TRECHO DO TEXTO ::
+===+
A história do Eremitério Fonte de Elias
O pedido de um jovem confrade para escrever alguma coisa sobre a nossa vida na comunidade eremítica, aqui no Alto do Rio das Pedras em Lídice, deixou-me um tanto embaraçado. Vida eremítica faz pensar em solidão, em apelo ao silêncio. Falar de silêncio e solidão só tem sentido se as palavras desembocam de novo em silêncio e solidão. Lembrei-me das palavras do Superior Geral da Ordem Cartusiana numa entrevista em que o repórter fazia perguntas sobre a vida dos monges de La Grande Chartreuse na região montanhosa da França perto de Grenoble: “Aqui, nesta solidão, cada um é como que forçado a abrir a porta do seu coração. É só na solidão que alguém vai se conhecendo a si mesmo e cria-se espaço para buscar a Deus”.
Como nasceu o Eremitério “Fonte de Elias”
Foi em 1977 que me encontrei casualmente com Dom Raimundo Lui, Bispo emérito de Paracatu. Conversa vai, conversa vem, descobrimos que tínhamos em comum um desejo de viver um estilo de vida mais contemplativa. Antes de ser bispo, Frei Raimundo tinha passado alguns anos no convento eremítico da Ordem, em Wölfnitz (Áustria), fundado na década de 1950, pelo Prior Geral Kiliano Lynch. Combinamos uma ida de Dom Raimundo a Angra dos Reis, onde eu morava, para vermos juntos as possibilidades de realizar o nosso desejo. Uma pessoa do Frade, povoado no município de Angra dos Reis, mostrou-se disposto a ceder um pequeno terreno de sua propriedade, situado num bosque não distante do lugar. Era o dia 18 de novembro de 1977. No dia seguinte, recebi um telefonema de Brasília com o pedido de apresentar-me na Nunciatura Apostólica. As conseqüências dessa visita iriam desfazer o nosso projeto de vida eremítica, pois tratava-se de minha nomeação a bispo auxiliar da Diocese de Barra de Piraí-Volta Redonda. Dom Raimundo estava presente na minha ordenação episcopal em sinal de solidariedade fraterna.
Os vinte anos passados no exercício do ministério episcopal não apagaram o desejo de um estilo vida mais contemplativa. Às vezes aparecem na vida sinais que não só fazem sobreviver uma aspiração mas até a estimulam. Em 1976, morando no convento de Angra dos Reis, comecei a assumir, em fins de semana, a paróquia de Lídice devido à despedida do nosso confrade frei Paulo Kogelman que ali era pároco residente. Foi assim que conheci o Alto do Rio das Pedras e as famílias dos lavradores que moravam espalhados nessa região montanhosa, a 10 km de Lídice. Bem mais tarde, já tinha 15 anos de Bispo diocesano de Itaguaí, um dos lavradores mandou-me uma carta, escrita pela professorinha, pedindo que fosse ao Alto do Rio das Pedras para celebrar a missa por ocasião das bodas de ouro do seu casamento. Talvez para reforçar o convite, acrescentou que havia uma surpresa para mim. A surpresa consistia na doação de um pedaço de terra para construir uma casinha onde, de vez em quando, eu pudesse passar alguns dias para descansar das minhas atividades que, de fato, não eram poucas. Aceitei a doação e, com ajuda de amigos, construí a casa, colocando-a também à disposição de padres e religiosas da Diocese, que quisessem passar alguns dias no ambiente repousante do Alto do Rio das Pedras.
+===+
Com base no texto sobre o Eremitério Fonte de Elias, responda, por favor:
(a) Em que ano ocorreu o encontro casual com Dom Raimundo Lui?
(b) Em que lugar ficava o convento eremítico da Ordem onde Frei Raimundo passou alguns anos antes de ser bispo?
(c) A que distância de Lídice fica a região montanhosa do Alto do Rio das Pedras?
Os dados não têm relação com esta tarefa.

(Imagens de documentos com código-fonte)
+===+
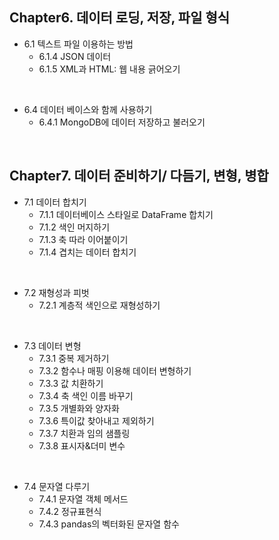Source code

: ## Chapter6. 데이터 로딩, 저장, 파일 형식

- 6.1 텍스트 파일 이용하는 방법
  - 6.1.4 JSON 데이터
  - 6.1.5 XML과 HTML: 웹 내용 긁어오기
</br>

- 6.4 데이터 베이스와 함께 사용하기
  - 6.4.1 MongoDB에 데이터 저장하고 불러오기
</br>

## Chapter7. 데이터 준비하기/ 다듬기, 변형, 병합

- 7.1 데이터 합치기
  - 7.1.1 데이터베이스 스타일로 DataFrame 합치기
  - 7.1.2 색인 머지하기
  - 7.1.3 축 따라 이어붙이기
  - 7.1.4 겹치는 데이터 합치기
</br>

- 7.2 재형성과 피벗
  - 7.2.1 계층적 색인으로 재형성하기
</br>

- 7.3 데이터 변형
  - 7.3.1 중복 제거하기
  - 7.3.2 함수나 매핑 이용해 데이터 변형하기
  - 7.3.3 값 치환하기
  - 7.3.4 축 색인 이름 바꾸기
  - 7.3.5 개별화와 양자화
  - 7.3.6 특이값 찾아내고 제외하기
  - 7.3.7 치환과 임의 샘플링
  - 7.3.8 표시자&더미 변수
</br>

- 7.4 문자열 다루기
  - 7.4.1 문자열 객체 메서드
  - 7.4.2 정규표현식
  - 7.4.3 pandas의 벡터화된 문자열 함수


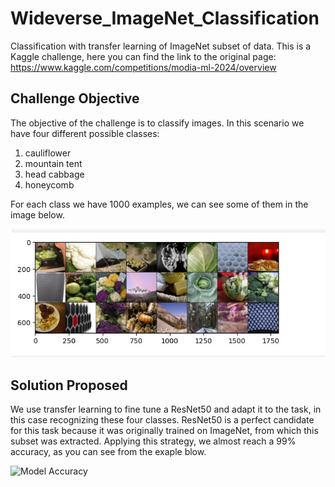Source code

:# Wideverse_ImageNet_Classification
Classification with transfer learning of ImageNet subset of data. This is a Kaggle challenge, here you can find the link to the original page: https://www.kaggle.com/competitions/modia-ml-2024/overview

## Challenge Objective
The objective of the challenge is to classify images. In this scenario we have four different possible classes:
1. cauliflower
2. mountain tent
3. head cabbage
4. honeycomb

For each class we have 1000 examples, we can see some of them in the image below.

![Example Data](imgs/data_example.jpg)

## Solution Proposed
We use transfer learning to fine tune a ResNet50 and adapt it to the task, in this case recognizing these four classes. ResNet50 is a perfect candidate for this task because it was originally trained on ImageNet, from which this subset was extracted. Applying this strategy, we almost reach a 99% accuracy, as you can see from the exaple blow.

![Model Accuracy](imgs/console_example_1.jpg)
+===+
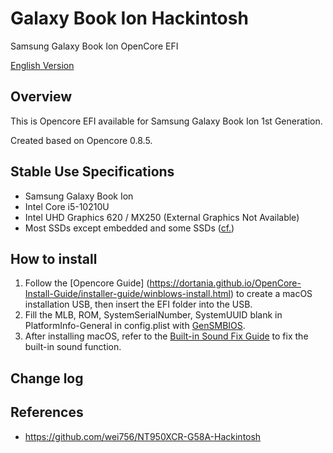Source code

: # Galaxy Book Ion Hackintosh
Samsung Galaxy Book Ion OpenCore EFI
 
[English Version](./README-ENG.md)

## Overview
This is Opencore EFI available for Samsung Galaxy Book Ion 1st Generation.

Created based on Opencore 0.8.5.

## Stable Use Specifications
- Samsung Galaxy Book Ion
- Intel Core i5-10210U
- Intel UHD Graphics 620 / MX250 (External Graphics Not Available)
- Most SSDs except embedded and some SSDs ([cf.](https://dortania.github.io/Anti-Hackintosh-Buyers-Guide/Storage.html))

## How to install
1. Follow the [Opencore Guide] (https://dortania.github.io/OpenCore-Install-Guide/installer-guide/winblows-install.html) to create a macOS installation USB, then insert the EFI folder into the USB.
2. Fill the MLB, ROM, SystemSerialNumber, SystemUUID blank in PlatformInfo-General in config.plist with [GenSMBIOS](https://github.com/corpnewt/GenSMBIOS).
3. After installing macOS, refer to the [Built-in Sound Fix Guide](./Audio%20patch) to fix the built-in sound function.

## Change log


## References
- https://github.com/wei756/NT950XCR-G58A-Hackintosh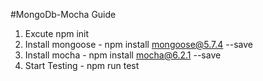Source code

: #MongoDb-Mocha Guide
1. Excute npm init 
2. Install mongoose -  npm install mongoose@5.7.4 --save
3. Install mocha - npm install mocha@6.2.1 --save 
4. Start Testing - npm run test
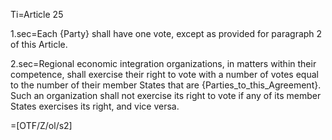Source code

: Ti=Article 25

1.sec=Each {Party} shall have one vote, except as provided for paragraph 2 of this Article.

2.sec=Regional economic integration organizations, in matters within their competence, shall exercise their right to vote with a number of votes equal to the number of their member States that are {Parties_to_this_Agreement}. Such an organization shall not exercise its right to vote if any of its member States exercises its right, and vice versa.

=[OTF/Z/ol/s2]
+===+
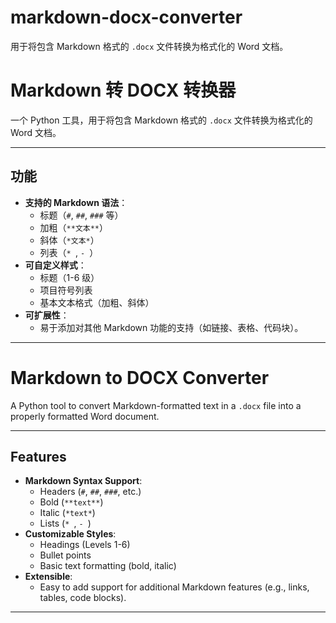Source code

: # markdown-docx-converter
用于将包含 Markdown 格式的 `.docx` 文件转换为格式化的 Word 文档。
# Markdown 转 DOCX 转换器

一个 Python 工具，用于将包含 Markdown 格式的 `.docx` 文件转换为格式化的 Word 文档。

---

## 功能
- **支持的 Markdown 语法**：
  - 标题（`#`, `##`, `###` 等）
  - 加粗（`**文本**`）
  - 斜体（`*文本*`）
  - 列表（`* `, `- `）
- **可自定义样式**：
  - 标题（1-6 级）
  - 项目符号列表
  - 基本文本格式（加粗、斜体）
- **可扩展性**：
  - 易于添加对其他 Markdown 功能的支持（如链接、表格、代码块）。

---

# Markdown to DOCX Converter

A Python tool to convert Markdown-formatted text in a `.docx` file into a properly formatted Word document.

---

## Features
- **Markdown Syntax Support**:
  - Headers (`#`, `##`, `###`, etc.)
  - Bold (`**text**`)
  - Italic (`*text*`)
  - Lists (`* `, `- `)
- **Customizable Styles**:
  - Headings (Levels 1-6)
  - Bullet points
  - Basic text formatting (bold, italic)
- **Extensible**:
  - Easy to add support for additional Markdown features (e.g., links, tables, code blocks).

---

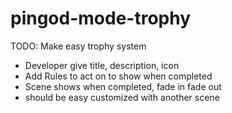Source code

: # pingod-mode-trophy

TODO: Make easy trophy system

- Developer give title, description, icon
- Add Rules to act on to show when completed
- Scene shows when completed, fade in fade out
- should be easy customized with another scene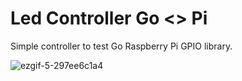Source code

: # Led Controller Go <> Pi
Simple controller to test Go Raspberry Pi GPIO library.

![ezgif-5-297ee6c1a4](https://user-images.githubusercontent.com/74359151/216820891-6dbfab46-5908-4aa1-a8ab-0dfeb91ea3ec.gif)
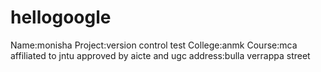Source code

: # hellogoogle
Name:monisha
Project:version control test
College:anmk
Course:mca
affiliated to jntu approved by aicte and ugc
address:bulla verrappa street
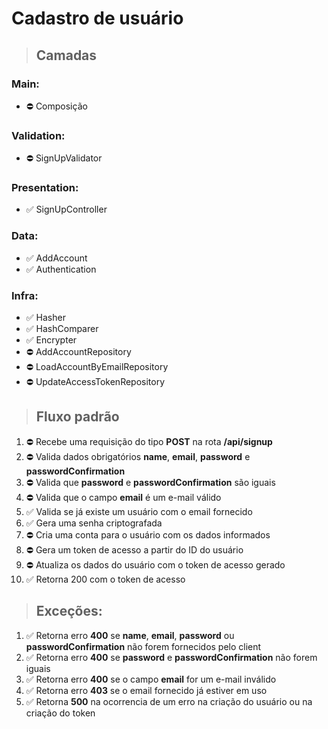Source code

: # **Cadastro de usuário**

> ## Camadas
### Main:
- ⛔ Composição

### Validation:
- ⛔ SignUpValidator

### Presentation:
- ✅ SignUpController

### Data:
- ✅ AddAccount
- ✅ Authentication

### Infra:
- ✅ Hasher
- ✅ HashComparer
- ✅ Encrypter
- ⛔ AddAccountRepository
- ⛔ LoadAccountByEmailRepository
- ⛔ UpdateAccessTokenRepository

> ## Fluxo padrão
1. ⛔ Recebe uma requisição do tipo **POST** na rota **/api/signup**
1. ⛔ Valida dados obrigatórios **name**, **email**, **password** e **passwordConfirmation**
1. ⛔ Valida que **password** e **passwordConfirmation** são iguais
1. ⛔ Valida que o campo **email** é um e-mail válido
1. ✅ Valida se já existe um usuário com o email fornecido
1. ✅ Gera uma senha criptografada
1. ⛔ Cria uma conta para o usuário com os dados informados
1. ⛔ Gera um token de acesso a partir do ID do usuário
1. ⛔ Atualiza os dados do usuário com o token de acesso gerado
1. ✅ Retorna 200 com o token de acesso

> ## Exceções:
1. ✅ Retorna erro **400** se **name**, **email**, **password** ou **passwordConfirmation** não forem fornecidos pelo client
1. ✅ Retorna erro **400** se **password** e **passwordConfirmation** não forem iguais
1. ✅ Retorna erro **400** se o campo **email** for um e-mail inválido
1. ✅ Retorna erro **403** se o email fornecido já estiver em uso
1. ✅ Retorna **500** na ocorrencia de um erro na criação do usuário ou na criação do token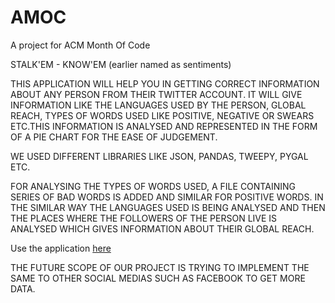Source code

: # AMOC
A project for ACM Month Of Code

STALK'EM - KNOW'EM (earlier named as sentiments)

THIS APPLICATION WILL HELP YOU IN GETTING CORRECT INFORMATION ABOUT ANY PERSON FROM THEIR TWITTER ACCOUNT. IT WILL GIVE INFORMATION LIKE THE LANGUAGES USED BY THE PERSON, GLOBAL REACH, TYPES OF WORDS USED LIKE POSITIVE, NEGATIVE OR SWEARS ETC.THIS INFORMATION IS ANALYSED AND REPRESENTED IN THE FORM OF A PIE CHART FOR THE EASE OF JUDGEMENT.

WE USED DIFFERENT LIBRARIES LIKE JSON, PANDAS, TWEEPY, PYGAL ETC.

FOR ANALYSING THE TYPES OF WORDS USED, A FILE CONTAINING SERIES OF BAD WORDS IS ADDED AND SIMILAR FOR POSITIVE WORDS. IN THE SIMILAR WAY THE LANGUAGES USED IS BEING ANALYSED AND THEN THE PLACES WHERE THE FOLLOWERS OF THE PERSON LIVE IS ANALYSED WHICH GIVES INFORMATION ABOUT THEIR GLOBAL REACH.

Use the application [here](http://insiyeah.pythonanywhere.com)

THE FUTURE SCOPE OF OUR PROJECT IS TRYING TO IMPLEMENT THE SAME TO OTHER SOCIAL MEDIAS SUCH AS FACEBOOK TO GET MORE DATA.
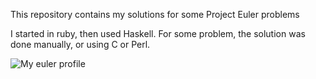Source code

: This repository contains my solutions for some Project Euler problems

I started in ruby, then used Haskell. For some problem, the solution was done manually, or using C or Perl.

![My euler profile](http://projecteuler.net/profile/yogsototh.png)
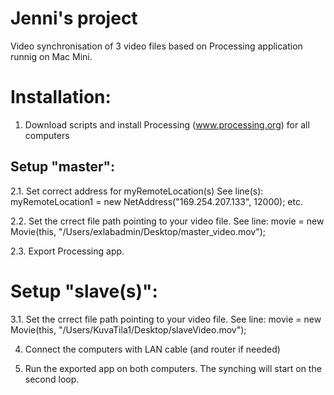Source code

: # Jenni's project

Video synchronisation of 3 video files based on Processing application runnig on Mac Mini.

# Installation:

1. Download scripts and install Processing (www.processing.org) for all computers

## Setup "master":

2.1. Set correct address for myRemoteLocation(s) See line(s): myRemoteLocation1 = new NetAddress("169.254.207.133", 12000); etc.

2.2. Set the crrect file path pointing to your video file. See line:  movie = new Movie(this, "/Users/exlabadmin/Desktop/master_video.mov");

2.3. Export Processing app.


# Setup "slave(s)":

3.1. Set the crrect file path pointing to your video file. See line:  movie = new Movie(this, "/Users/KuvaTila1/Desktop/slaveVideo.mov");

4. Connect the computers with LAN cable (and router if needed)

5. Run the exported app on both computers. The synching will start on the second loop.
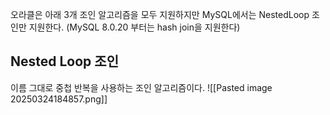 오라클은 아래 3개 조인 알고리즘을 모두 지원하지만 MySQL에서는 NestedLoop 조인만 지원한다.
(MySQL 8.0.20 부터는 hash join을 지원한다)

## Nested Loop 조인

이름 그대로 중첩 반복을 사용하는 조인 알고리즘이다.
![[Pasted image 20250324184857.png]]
+===+
TAREFA CONCLUÍDA ::
(a) Em 1977.
(b) Em Wölfnitz, na Áustria.
(c) A 10 km.